Quelli che han detto “con la mafia bisogna convivere” e ci sono riusciti benissimo. Casomai interessasse a qualcuno, i disturbatori della quiete pubblica riuniti nell’Associazione vittime di via dei Georgofili, guidata da una donna eccezionale, Giovanna Maggiani Chelli, hanno appena reso noto la sentenza con cui la Corte d’assise di Firenze ha mandato all’ergastolo l’ultimo boss stragista, Francesco Tagliavia. “Una trattativa – scrivono i giudici – indubbiamente ci fu e venne, quantomeno inizialmente, impostata su un do ut des. L’iniziativa fu assunta da rappresentanti delle istituzioni e non dagli uomini di mafia”. Dopo il concorso esterno, se ci fosse un po’ di giustizia, la Cassazione dovrebbe abolire anche la strage. Oppure unificare i due reati in uno solo, chiamato “schifo”.

Il Fatto Quotidiano
 7 agosto 2012

Persecuzione
di Antonio Padellaro

È bene dirlo con la massima chiarezza che le notizie sull’azione disciplinare avviata dal Pg della Cassazione contro i vertici della Procura di Palermo ci parlano ormai di una vera e propria strategia persecutoria scatenata da alcuni organi dello Stato contro altri organi dello Stato preposti alla ricerca della verità nella lotta ai poteri criminali. Che poi questa strategia finisca per scardinare e delegittimare gli uffici giudiziari siciliani è pura constatazione che nasce dall’osservazione dei fatti.

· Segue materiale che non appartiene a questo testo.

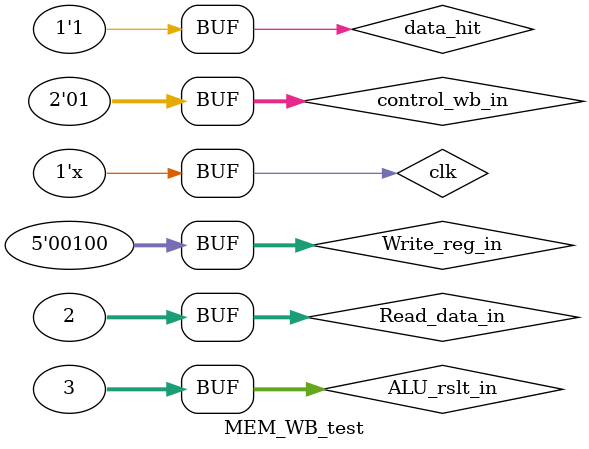
<source format=v>
`timescale 1ns / 1ps


module MEM_WB_test;

	// Inputs
	reg clk;
	reg data_hit;
	reg [1:0] control_wb_in;
	reg [31:0] Read_data_in;
	reg [31:0] ALU_rslt_in;
	reg [4:0] Write_reg_in;

	// Outputs
	wire [1:0] mem_control_wb;
	wire [31:0] Read_data;
	wire [31:0] mem_ALU_result;
	wire [4:0] mem_Write_reg;

	// Instantiate the Unit Under Test (UUT)
	MEM_WB uut (
		.clk(clk), 
		.data_hit(data_hit), 
		.control_wb_in(control_wb_in), 
		.Read_data_in(Read_data_in), 
		.ALU_rslt_in(ALU_rslt_in), 
		.Write_reg_in(Write_reg_in), 
		.mem_control_wb(mem_control_wb), 
		.Read_data(Read_data), 
		.mem_ALU_result(mem_ALU_result), 
		.mem_Write_reg(mem_Write_reg)
	);

	initial begin
		// Initialize Inputs
		clk = 0;
		data_hit = 1;
		control_wb_in = 1;
		Read_data_in = 2;
		ALU_rslt_in = 3;
		Write_reg_in = 4;

		// Wait 100 ns for global reset to finish
		#100;
        
		// Add stimulus here

	end
	
	always
	begin
		#50
		clk = ~clk;
	end
endmodule


</source>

Prima la campagna forsennata condotta (con l’ausilio di giornaloni e giornalacci compiacenti) contro il pm Antonio Ingroia, colpevole di avere sfidato chi tenta dall’alto di imbavagliare l’indagine sulla trattativa fra pezzi delle istituzioni e mafia a rivendicare la “ragion di Stato” e festosamente accompagnato in Guatemala dopo essere stato lasciato solo “in una stanza buia”.

Poi la pratica aperta presso il Csm per il trasferimento d’ufficio di Roberto Scarpinato, Pg a Caltanissetta, reo di aver ricordato, pochi giorni fa, nel ventennale della strage di via D’Amelio, l’impegno di Paolo Borsellino per ripristinare la credibilità dello Stato minata da quanti, pur ricoprendo cariche pubbliche, conducevano (e magari ancora conducono) vite improntate a quello che egli definì “il puzzo del compromesso morale che si contrappone al fresco profumo della libertà”.

Tocca ora al pur prudentissimo capo della Procura palermitana Francesco Messineo e al sostituto Nino Di Matteo assaggiare la frusta del sinedrio degli scribi e dei farisei, posti a guardia di una inesistente sacralità del Quirinale e del suo inquilino. Sembra infatti che a Di Matteo venga rimproverata l’intervista a Repubblica in cui parlava delle intercettazioni indirette di Giorgio Napolitano a colloquio con Nicola Mancino (notizia peraltro già rivelata da Panorama); Messineo invece dovrebbe discolparsi per una sorta di omessa vigilanza sul suo pm.

Un clima cupo, insomma, a cui hanno già dato una vigorosa risposta i 320 magistrati firmatari dell’appello in favore di Scarpinato. E a cui sicuramente, con la Procura di Palermo sotto attacco trasversale, si uniranno altre voci. A cominciare dalla nostra.